What the exercise asks: Copy out the whole TensorFlow Lite conversion text that comes next, word for word.

** Document text follows **

Saving and Converting to a Tensorflow Lite model

  • To convert the model to a tensorflow lite model, we first need to save the model to disk as a SavedModel. Then we can use the SavedModel2TFlite method to convert and optimize the model for Tensorflow Lite.
# Set the paths where the models will be saved.
savedMdl = "./my-model"
tfliteMdl = "./my-model.tflite"

# If you want to optimize the model for embedded devices, set this to True. This will
# cause the tensorflow lite model to be optimized for size and latency, as well as
# utilize use ARM's Neon extensions for math computations. (This may cause the model
# to actually run *slower* on x86 systems that don't use Neon).
optimize=False
targetDtypes = [ tf.float32 ]

mdl.save(savedMdl)
ktf.models.SavedModel2TFLite(savedMdl, tfliteMdl, optimize=optimize, target_dtypes=targetDtypes)

Related Projects

  • There are a couple of related projects out there that served as very useful reference, especially for the feature extraction layers:

    • kaldifeat: Kaldi feature extraction implemented in NumPy
    • torchaudio: Kaldi feature extraction implemented in PyTorch
    • zig-audio: SPTK feature extraction implemented in Zig

License

Apache License 2.0

** End of Document text **
** Information supplied follows **

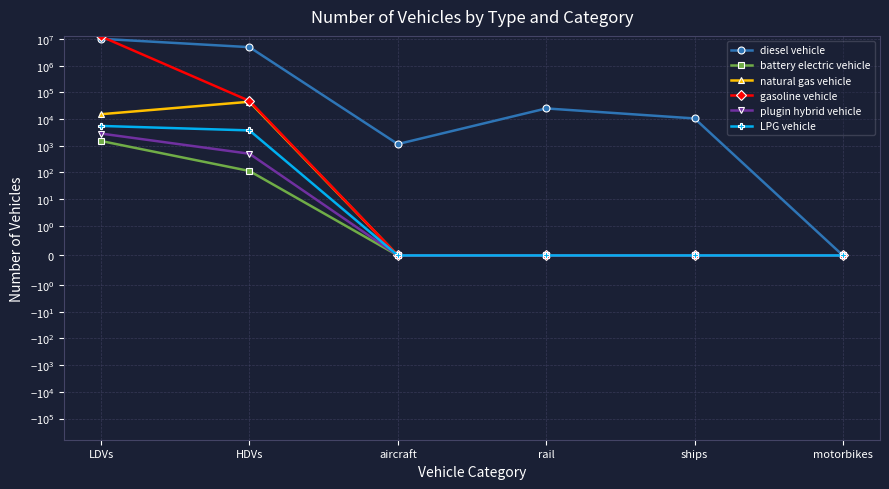

True or false: plugin hybrid vehicle and battery electric vehicle cross at least once.

False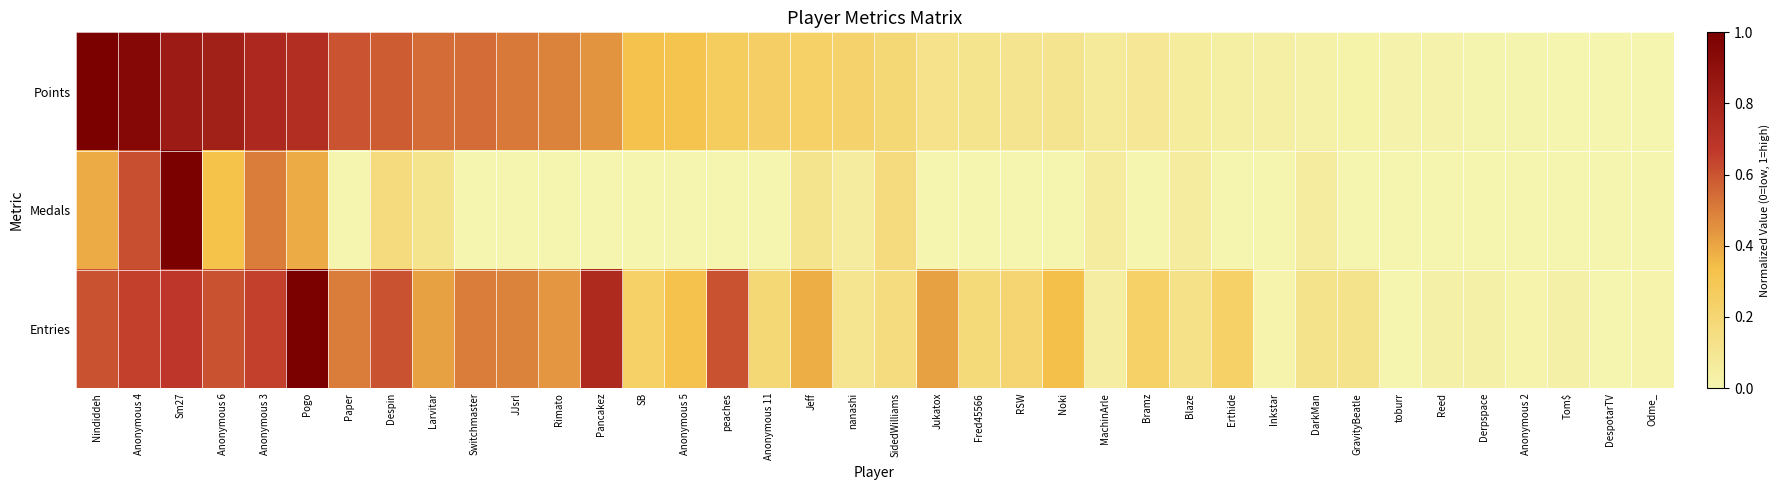

At which category is the sum across all series the highest?

Sm27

** End of Information supplied **

Answer for this exercise:
Saving and Converting to a Tensorflow Lite model

  • To convert the model to a tensorflow lite model, we first need to save the model to disk as a SavedModel. Then we can use the SavedModel2TFlite method to convert and optimize the model for Tensorflow Lite.
# Set the paths where the models will be saved.
savedMdl = "./my-model"
tfliteMdl = "./my-model.tflite"

# If you want to optimize the model for embedded devices, set this to True. This will
# cause the tensorflow lite model to be optimized for size and latency, as well as
# utilize use ARM's Neon extensions for math computations. (This may cause the model
# to actually run *slower* on x86 systems that don't use Neon).
optimize=False
targetDtypes = [ tf.float32 ]

mdl.save(savedMdl)
ktf.models.SavedModel2TFLite(savedMdl, tfliteMdl, optimize=optimize, target_dtypes=targetDtypes)

Related Projects

  • There are a couple of related projects out there that served as very useful reference, especially for the feature extraction layers:

    • kaldifeat: Kaldi feature extraction implemented in NumPy
    • torchaudio: Kaldi feature extraction implemented in PyTorch
    • zig-audio: SPTK feature extraction implemented in Zig

License

Apache License 2.0